Work request:
Could you return all of the entries word for word, minus any pictures?
- Opening Delimiter -
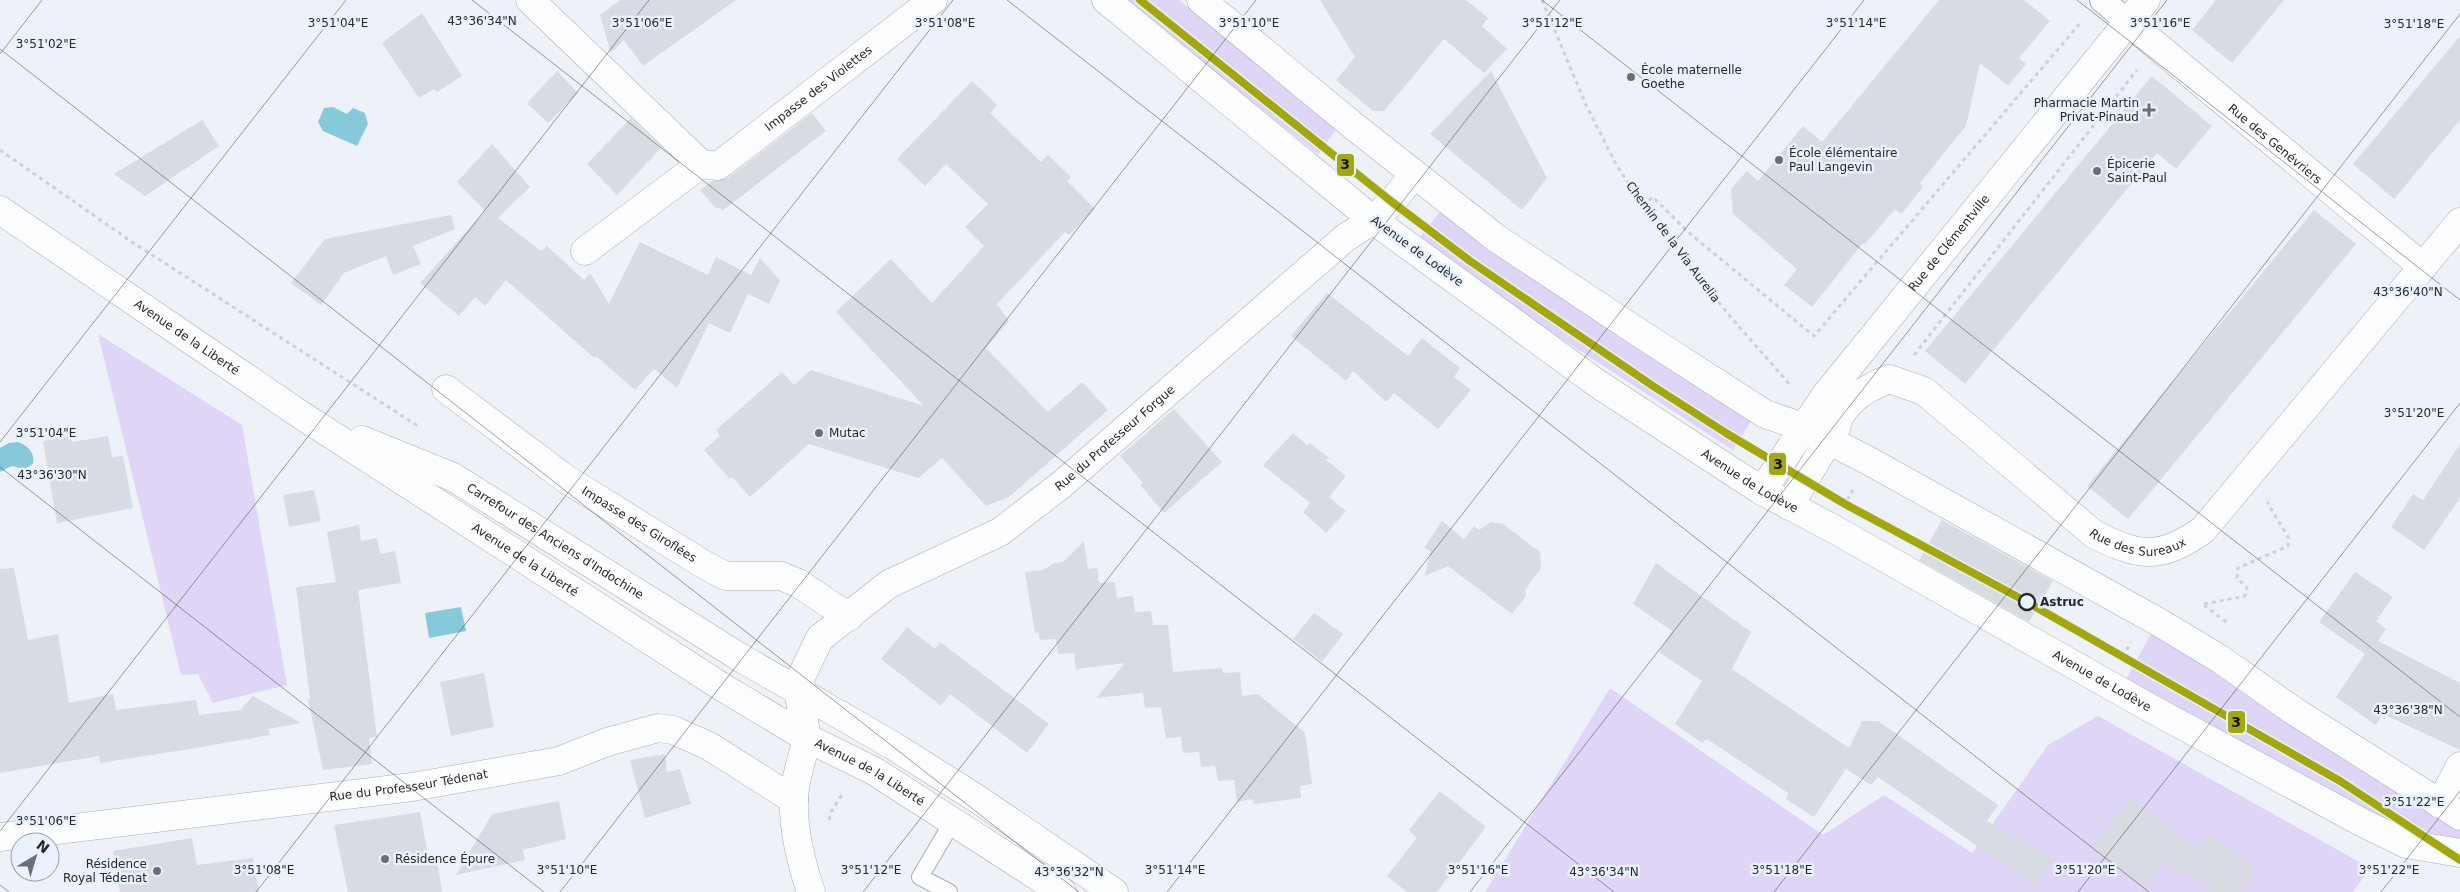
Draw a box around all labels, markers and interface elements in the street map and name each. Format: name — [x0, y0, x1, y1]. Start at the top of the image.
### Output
text: 43°36'34"N — [447, 14, 517, 28]
text: 3°51'04"E — [308, 16, 368, 30]
text: 3°51'06"E — [612, 16, 672, 30]
text: 3°51'08"E — [915, 16, 975, 30]
text: 3°51'10"E — [1219, 16, 1279, 30]
text: 3°51'12"E — [1522, 16, 1582, 30]
text: 3°51'14"E — [1826, 16, 1886, 30]
text: 3°51'16"E — [2130, 16, 2190, 30]
text: 3°51'18"E — [2384, 17, 2444, 31]
text: 3°51'02"E — [16, 37, 76, 51]
street label: Impasse des Violettes — [762, 43, 875, 134]
place label: École maternelle Goethe — [1641, 62, 1742, 91]
marker: École maternelle Goethe — [1625, 71, 1637, 83]
place label: Pharmacie Martin Privat-Pinaud — [2034, 96, 2139, 124]
street label: Rue des Genévriers — [2225, 101, 2325, 187]
marker: Pharmacie Martin Privat-Pinaud — [2143, 104, 2155, 116]
place label: École élémentaire Paul Langevin — [1789, 145, 1897, 174]
line badge: 3 — [1336, 153, 1355, 177]
marker: École élémentaire Paul Langevin — [1773, 154, 1785, 166]
text: 3 — [1340, 156, 1350, 172]
place label: Épicerie Saint-Paul — [2107, 156, 2167, 185]
marker: Épicerie Saint-Paul — [2091, 165, 2103, 177]
street label: Chemin de la Via Aurelia — [1623, 179, 1723, 305]
street label: Rue de Clémentville — [1906, 192, 1992, 294]
street label: Avenue de Lodève — [1368, 213, 1466, 289]
text: 43°36'40"N — [2373, 285, 2443, 299]
street label: Avenue de la Liberté — [132, 297, 242, 378]
street label: Rue du Professeur Forgue — [1052, 382, 1177, 494]
text: 3°51'20"E — [2384, 406, 2444, 420]
text: 3°51'04"E — [16, 426, 76, 440]
place label: Mutac — [829, 426, 866, 440]
marker: Mutac — [813, 427, 825, 439]
street label: Avenue de Lodève — [1699, 446, 1800, 516]
line badge: 3 — [1768, 452, 1787, 476]
text: 3 — [1773, 456, 1783, 472]
text: 43°36'30"N — [17, 468, 87, 482]
street label: Carrefour des Anciens d'Indochine — [464, 480, 646, 602]
street label: Impasse des Giroflées — [579, 483, 699, 565]
street label: Avenue de la Liberté — [469, 520, 581, 599]
street label: Rue des Sureaux — [2086, 526, 2189, 559]
marker: Astruc — [2018, 593, 2036, 611]
place label: Astruc — [2040, 595, 2084, 609]
street label: Avenue de Lodève — [2050, 647, 2154, 714]
text: 43°36'38"N — [2373, 703, 2443, 717]
line badge: 3 — [2227, 710, 2246, 734]
text: 3 — [2231, 714, 2241, 730]
street label: Avenue de la Liberté — [812, 736, 927, 809]
street label: Rue du Professeur Tédenat — [329, 767, 489, 804]
text: 3°51'22"E — [2384, 795, 2444, 809]
text: 3°51'06"E — [16, 814, 76, 828]
north arrow — [10, 832, 60, 882]
text: N — [33, 837, 53, 857]
place label: Résidence Épure — [395, 851, 495, 866]
marker: Résidence Épure — [379, 853, 391, 865]
place label: Résidence Royal Tédenat — [63, 857, 147, 885]
text: 3°51'08"E — [234, 863, 294, 877]
text: 3°51'10"E — [537, 863, 597, 877]
text: 3°51'12"E — [841, 863, 901, 877]
text: 3°51'14"E — [1145, 863, 1205, 877]
text: 3°51'16"E — [1448, 863, 1508, 877]
text: 3°51'18"E — [1752, 863, 1812, 877]
text: 3°51'20"E — [2055, 863, 2115, 877]
text: 3°51'22"E — [2359, 863, 2419, 877]
marker: Résidence Royal Tédenat — [151, 865, 163, 877]
text: 43°36'32"N — [1034, 865, 1104, 879]
text: 43°36'34"N — [1569, 865, 1639, 879]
- Closing Delimiter -
Task response:
Draw a box around all labels, markers and interface elements in the street map and name each. Format: name — [x0, y0, x1, y1]. Start at the top of the image.
### Output
text: 43°36'34"N — [447, 14, 517, 28]
text: 3°51'04"E — [308, 16, 368, 30]
text: 3°51'06"E — [612, 16, 672, 30]
text: 3°51'08"E — [915, 16, 975, 30]
text: 3°51'10"E — [1219, 16, 1279, 30]
text: 3°51'12"E — [1522, 16, 1582, 30]
text: 3°51'14"E — [1826, 16, 1886, 30]
text: 3°51'16"E — [2130, 16, 2190, 30]
text: 3°51'18"E — [2384, 17, 2444, 31]
text: 3°51'02"E — [16, 37, 76, 51]
street label: Impasse des Violettes — [762, 43, 875, 134]
place label: École maternelle Goethe — [1641, 62, 1742, 91]
marker: École maternelle Goethe — [1625, 71, 1637, 83]
place label: Pharmacie Martin Privat-Pinaud — [2034, 96, 2139, 124]
street label: Rue des Genévriers — [2225, 101, 2325, 187]
marker: Pharmacie Martin Privat-Pinaud — [2143, 104, 2155, 116]
place label: École élémentaire Paul Langevin — [1789, 145, 1897, 174]
line badge: 3 — [1336, 153, 1355, 177]
marker: École élémentaire Paul Langevin — [1773, 154, 1785, 166]
text: 3 — [1340, 156, 1350, 172]
place label: Épicerie Saint-Paul — [2107, 156, 2167, 185]
marker: Épicerie Saint-Paul — [2091, 165, 2103, 177]
street label: Chemin de la Via Aurelia — [1623, 179, 1723, 305]
street label: Rue de Clémentville — [1906, 192, 1992, 294]
street label: Avenue de Lodève — [1368, 213, 1466, 289]
text: 43°36'40"N — [2373, 285, 2443, 299]
street label: Avenue de la Liberté — [132, 297, 242, 378]
street label: Rue du Professeur Forgue — [1052, 382, 1177, 494]
text: 3°51'20"E — [2384, 406, 2444, 420]
text: 3°51'04"E — [16, 426, 76, 440]
place label: Mutac — [829, 426, 866, 440]
marker: Mutac — [813, 427, 825, 439]
street label: Avenue de Lodève — [1699, 446, 1800, 516]
line badge: 3 — [1768, 452, 1787, 476]
text: 3 — [1773, 456, 1783, 472]
text: 43°36'30"N — [17, 468, 87, 482]
street label: Carrefour des Anciens d'Indochine — [464, 480, 646, 602]
street label: Impasse des Giroflées — [579, 483, 699, 565]
street label: Avenue de la Liberté — [469, 520, 581, 599]
street label: Rue des Sureaux — [2086, 526, 2189, 559]
marker: Astruc — [2018, 593, 2036, 611]
place label: Astruc — [2040, 595, 2084, 609]
street label: Avenue de Lodève — [2050, 647, 2154, 714]
text: 43°36'38"N — [2373, 703, 2443, 717]
line badge: 3 — [2227, 710, 2246, 734]
text: 3 — [2231, 714, 2241, 730]
street label: Avenue de la Liberté — [812, 736, 927, 809]
street label: Rue du Professeur Tédenat — [329, 767, 489, 804]
text: 3°51'22"E — [2384, 795, 2444, 809]
text: 3°51'06"E — [16, 814, 76, 828]
north arrow — [10, 832, 60, 882]
text: N — [33, 837, 53, 857]
place label: Résidence Épure — [395, 851, 495, 866]
marker: Résidence Épure — [379, 853, 391, 865]
place label: Résidence Royal Tédenat — [63, 857, 147, 885]
text: 3°51'08"E — [234, 863, 294, 877]
text: 3°51'10"E — [537, 863, 597, 877]
text: 3°51'12"E — [841, 863, 901, 877]
text: 3°51'14"E — [1145, 863, 1205, 877]
text: 3°51'16"E — [1448, 863, 1508, 877]
text: 3°51'18"E — [1752, 863, 1812, 877]
text: 3°51'20"E — [2055, 863, 2115, 877]
text: 3°51'22"E — [2359, 863, 2419, 877]
marker: Résidence Royal Tédenat — [151, 865, 163, 877]
text: 43°36'32"N — [1034, 865, 1104, 879]
text: 43°36'34"N — [1569, 865, 1639, 879]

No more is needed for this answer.